» **HOW TO COMPLETE THIS TASK**
Beginning with the first line below, retype exactly each line through the one containing "Cleaning and disinfecting". Leave out all pictures.

================================

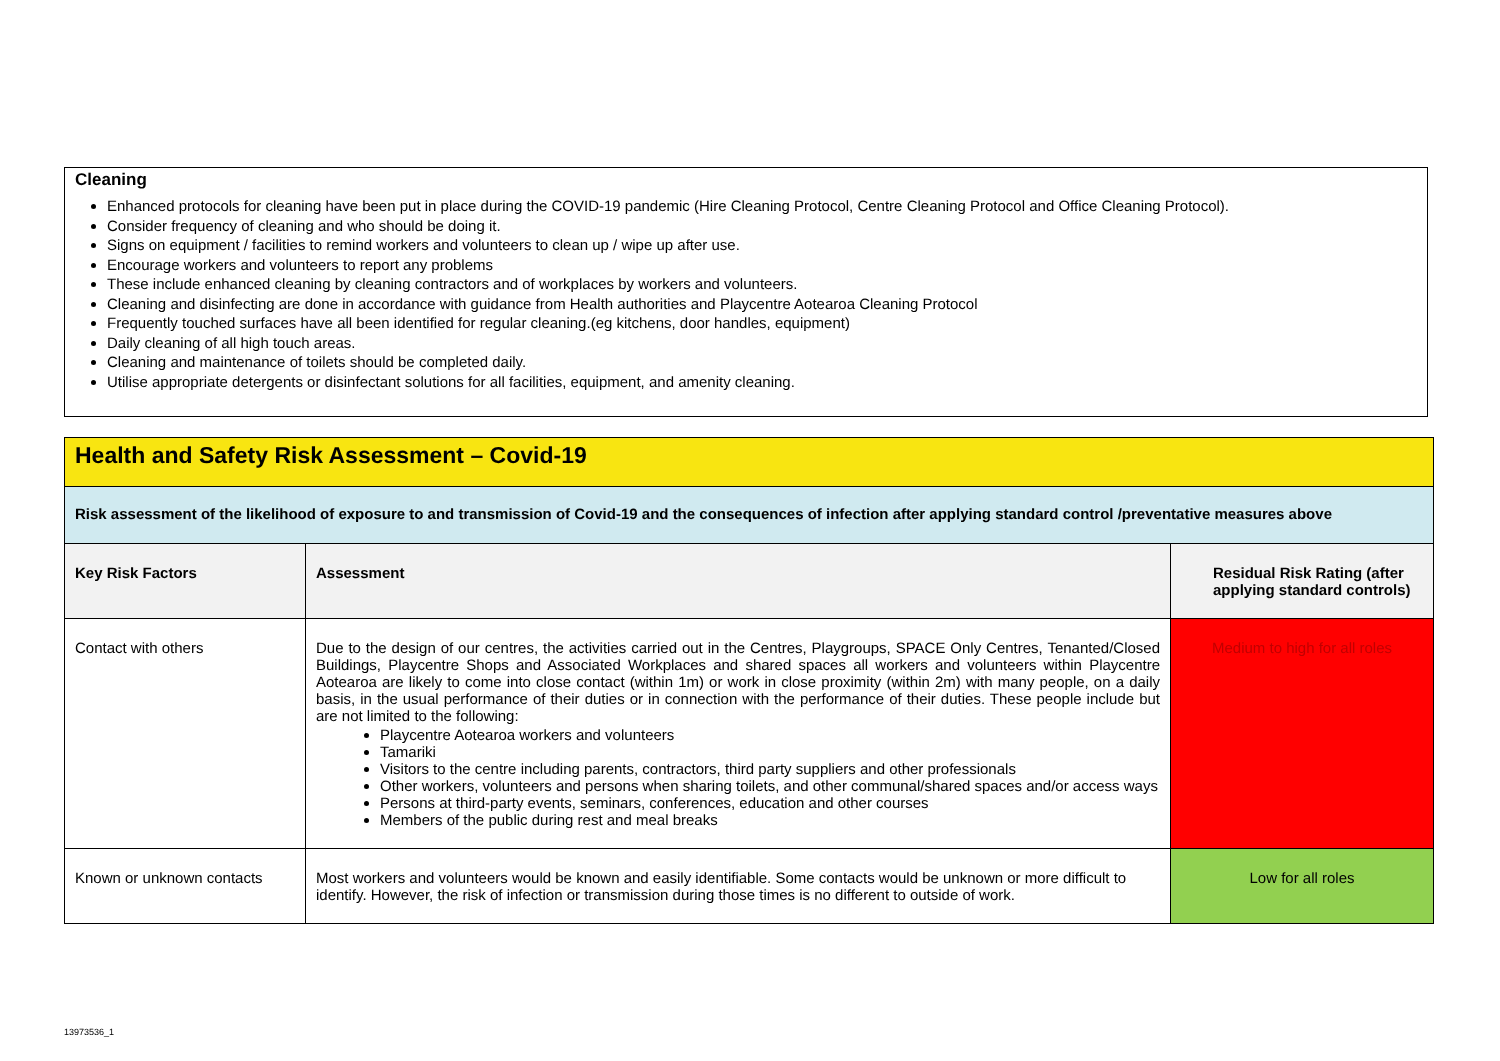Cleaning
Enhanced protocols for cleaning have been put in place during the COVID-19 pandemic (Hire Cleaning Protocol, Centre Cleaning Protocol and Office Cleaning Protocol).
Consider frequency of cleaning and who should be doing it.
Signs on equipment / facilities to remind workers and volunteers to clean up / wipe up after use.
Encourage workers and volunteers to report any problems
These include enhanced cleaning by cleaning contractors and of workplaces by workers and volunteers.
Cleaning and disinfecting are done in accordance with guidance from Health authorities and Playcentre Aotearoa Cleaning Protocol
Frequently touched surfaces have all been identified for regular cleaning.(eg kitchens, door handles, equipment)
Daily cleaning of all high touch areas.
Cleaning and maintenance of toilets should be completed daily.
Utilise appropriate detergents or disinfectant solutions for all facilities, equipment, and amenity cleaning.
| Health and Safety Risk Assessment – Covid-19 | | |
| Risk assessment of the likelihood of exposure to and transmission of Covid-19 and the consequences of infection after applying standard control /preventative measures above | | |
| Key Risk Factors | Assessment | Residual Risk Rating (after applying standard controls) |
| Contact with others | Due to the design of our centres, the activities carried out in the Centres, Playgroups, SPACE Only Centres, Tenanted/Closed Buildings, Playcentre Shops and Associated Workplaces and shared spaces all workers and volunteers within Playcentre Aotearoa are likely to come into close contact (within 1m) or work in close proximity (within 2m) with many people, on a daily basis, in the usual performance of their duties or in connection with the performance of their duties. These people include but are not limited to the following: Playcentre Aotearoa workers and volunteers Tamariki Visitors to the centre including parents, contractors, third party suppliers and other professionals Other workers, volunteers and persons when sharing toilets, and other communal/shared spaces and/or access ways Persons at third-party events, seminars, conferences, education and other courses Members of the public during rest and meal breaks | Medium to high for all roles |
| Known or unknown contacts | Most workers and volunteers would be known and easily identifiable. Some contacts would be unknown or more difficult to identify. However, the risk of infection or transmission during those times is no different to outside of work. | Low for all roles |
13973536_1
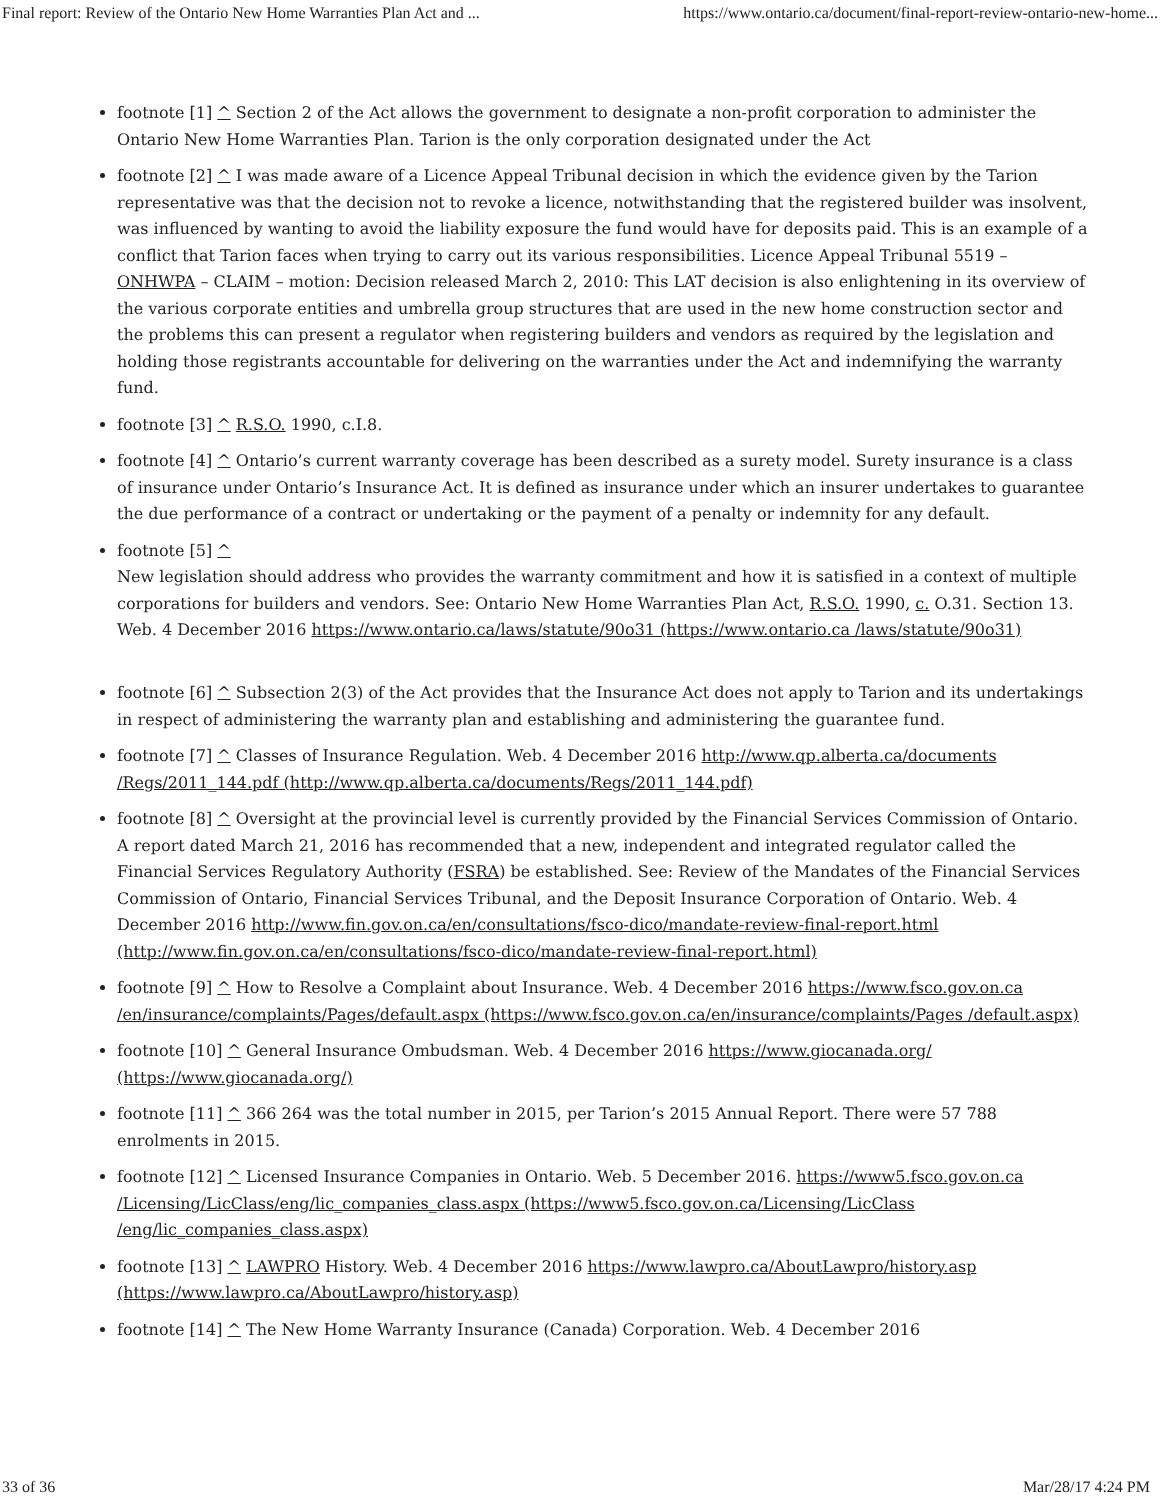Final report: Review of the Ontario New Home Warranties Plan Act and ... https://www.ontario.ca/document/final-report-review-ontario-new-home...
footnote [1] ^ Section 2 of the Act allows the government to designate a non-profit corporation to administer the Ontario New Home Warranties Plan. Tarion is the only corporation designated under the Act
footnote [2] ^ I was made aware of a Licence Appeal Tribunal decision in which the evidence given by the Tarion representative was that the decision not to revoke a licence, notwithstanding that the registered builder was insolvent, was influenced by wanting to avoid the liability exposure the fund would have for deposits paid. This is an example of a conflict that Tarion faces when trying to carry out its various responsibilities. Licence Appeal Tribunal 5519 – ONHWPA – CLAIM – motion: Decision released March 2, 2010: This LAT decision is also enlightening in its overview of the various corporate entities and umbrella group structures that are used in the new home construction sector and the problems this can present a regulator when registering builders and vendors as required by the legislation and holding those registrants accountable for delivering on the warranties under the Act and indemnifying the warranty fund.
footnote [3] ^ R.S.O. 1990, c.I.8.
footnote [4] ^ Ontario’s current warranty coverage has been described as a surety model. Surety insurance is a class of insurance under Ontario’s Insurance Act. It is defined as insurance under which an insurer undertakes to guarantee the due performance of a contract or undertaking or the payment of a penalty or indemnity for any default.
footnote [5] ^
New legislation should address who provides the warranty commitment and how it is satisfied in a context of multiple corporations for builders and vendors. See: Ontario New Home Warranties Plan Act, R.S.O. 1990, c. O.31. Section 13. Web. 4 December 2016 https://www.ontario.ca/laws/statute/90o31 (https://www.ontario.ca /laws/statute/90o31)
footnote [6] ^ Subsection 2(3) of the Act provides that the Insurance Act does not apply to Tarion and its undertakings in respect of administering the warranty plan and establishing and administering the guarantee fund.
footnote [7] ^ Classes of Insurance Regulation. Web. 4 December 2016 http://www.qp.alberta.ca/documents /Regs/2011_144.pdf (http://www.qp.alberta.ca/documents/Regs/2011_144.pdf)
footnote [8] ^ Oversight at the provincial level is currently provided by the Financial Services Commission of Ontario. A report dated March 21, 2016 has recommended that a new, independent and integrated regulator called the Financial Services Regulatory Authority (FSRA) be established. See: Review of the Mandates of the Financial Services Commission of Ontario, Financial Services Tribunal, and the Deposit Insurance Corporation of Ontario. Web. 4 December 2016 http://www.fin.gov.on.ca/en/consultations/fsco-dico/mandate-review-final-report.html (http://www.fin.gov.on.ca/en/consultations/fsco-dico/mandate-review-final-report.html)
footnote [9] ^ How to Resolve a Complaint about Insurance. Web. 4 December 2016 https://www.fsco.gov.on.ca /en/insurance/complaints/Pages/default.aspx (https://www.fsco.gov.on.ca/en/insurance/complaints/Pages /default.aspx)
footnote [10] ^ General Insurance Ombudsman. Web. 4 December 2016 https://www.giocanada.org/ (https://www.giocanada.org/)
footnote [11] ^ 366 264 was the total number in 2015, per Tarion’s 2015 Annual Report. There were 57 788 enrolments in 2015.
footnote [12] ^ Licensed Insurance Companies in Ontario. Web. 5 December 2016. https://www5.fsco.gov.on.ca /Licensing/LicClass/eng/lic_companies_class.aspx (https://www5.fsco.gov.on.ca/Licensing/LicClass /eng/lic_companies_class.aspx)
footnote [13] ^ LAWPRO History. Web. 4 December 2016 https://www.lawpro.ca/AboutLawpro/history.asp (https://www.lawpro.ca/AboutLawpro/history.asp)
footnote [14] ^ The New Home Warranty Insurance (Canada) Corporation. Web. 4 December 2016
33 of 36 Mar/28/17 4:24 PM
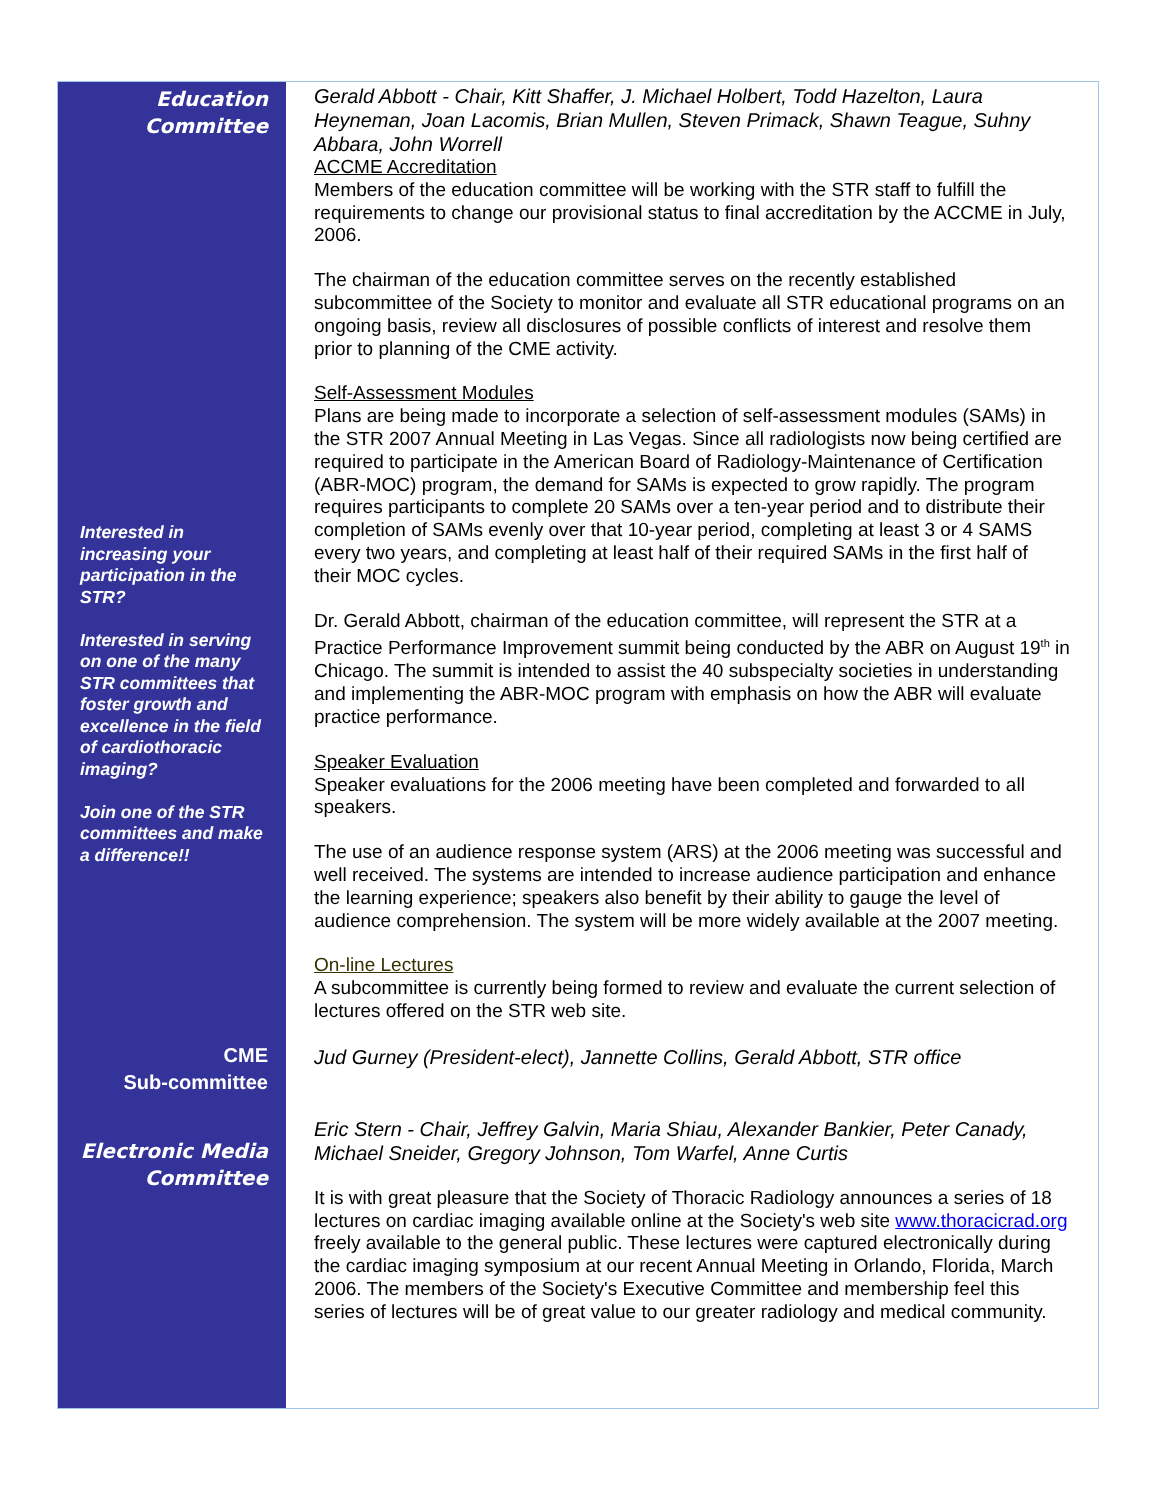Education
Committee
Interested in increasing your participation in the STR?
Interested in serving on one of the many STR committees that foster growth and excellence in the field of cardiothoracic imaging?
Join one of the STR committees and make a difference!!
CME
Sub-committee
Electronic Media
Committee
Gerald Abbott - Chair, Kitt Shaffer, J. Michael Holbert, Todd Hazelton, Laura Heyneman, Joan Lacomis, Brian Mullen, Steven Primack, Shawn Teague, Suhny Abbara, John Worrell
ACCME Accreditation
Members of the education committee will be working with the STR staff to fulfill the requirements to change our provisional status to final accreditation by the ACCME in July, 2006.
The chairman of the education committee serves on the recently established subcommittee of the Society to monitor and evaluate all STR educational programs on an ongoing basis, review all disclosures of possible conflicts of interest and resolve them prior to planning of the CME activity.
Self-Assessment Modules
Plans are being made to incorporate a selection of self-assessment modules (SAMs) in the STR 2007 Annual Meeting in Las Vegas. Since all radiologists now being certified are required to participate in the American Board of Radiology-Maintenance of Certification (ABR-MOC) program, the demand for SAMs is expected to grow rapidly. The program requires participants to complete 20 SAMs over a ten-year period and to distribute their completion of SAMs evenly over that 10-year period, completing at least 3 or 4 SAMS every two years, and completing at least half of their required SAMs in the first half of their MOC cycles.
Dr. Gerald Abbott, chairman of the education committee, will represent the STR at a Practice Performance Improvement summit being conducted by the ABR on August 19<sup>th</sup> in Chicago. The summit is intended to assist the 40 subspecialty societies in understanding and implementing the ABR-MOC program with emphasis on how the ABR will evaluate practice performance.
Speaker Evaluation
Speaker evaluations for the 2006 meeting have been completed and forwarded to all speakers.
The use of an audience response system (ARS) at the 2006 meeting was successful and well received. The systems are intended to increase audience participation and enhance the learning experience; speakers also benefit by their ability to gauge the level of audience comprehension. The system will be more widely available at the 2007 meeting.
On-line Lectures
A subcommittee is currently being formed to review and evaluate the current selection of lectures offered on the STR web site.
Jud Gurney (President-elect), Jannette Collins, Gerald Abbott, STR office
Eric Stern - Chair, Jeffrey Galvin, Maria Shiau, Alexander Bankier, Peter Canady, Michael Sneider, Gregory Johnson, Tom Warfel, Anne Curtis
It is with great pleasure that the Society of Thoracic Radiology announces a series of 18 lectures on cardiac imaging available online at the Society's web site www.thoracicrad.org freely available to the general public. These lectures were captured electronically during the cardiac imaging symposium at our recent Annual Meeting in Orlando, Florida, March 2006. The members of the Society's Executive Committee and membership feel this series of lectures will be of great value to our greater radiology and medical community.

================================

» **OUTPUT OF THE EXERCISE**
Cleaning
Enhanced protocols for cleaning have been put in place during the COVID-19 pandemic (Hire Cleaning Protocol, Centre Cleaning Protocol and Office Cleaning Protocol).
Consider frequency of cleaning and who should be doing it.
Signs on equipment / facilities to remind workers and volunteers to clean up / wipe up after use.
Encourage workers and volunteers to report any problems
These include enhanced cleaning by cleaning contractors and of workplaces by workers and volunteers.
Cleaning and disinfecting are done in accordance with guidance from Health authorities and Playcentre Aotearoa Cleaning Protocol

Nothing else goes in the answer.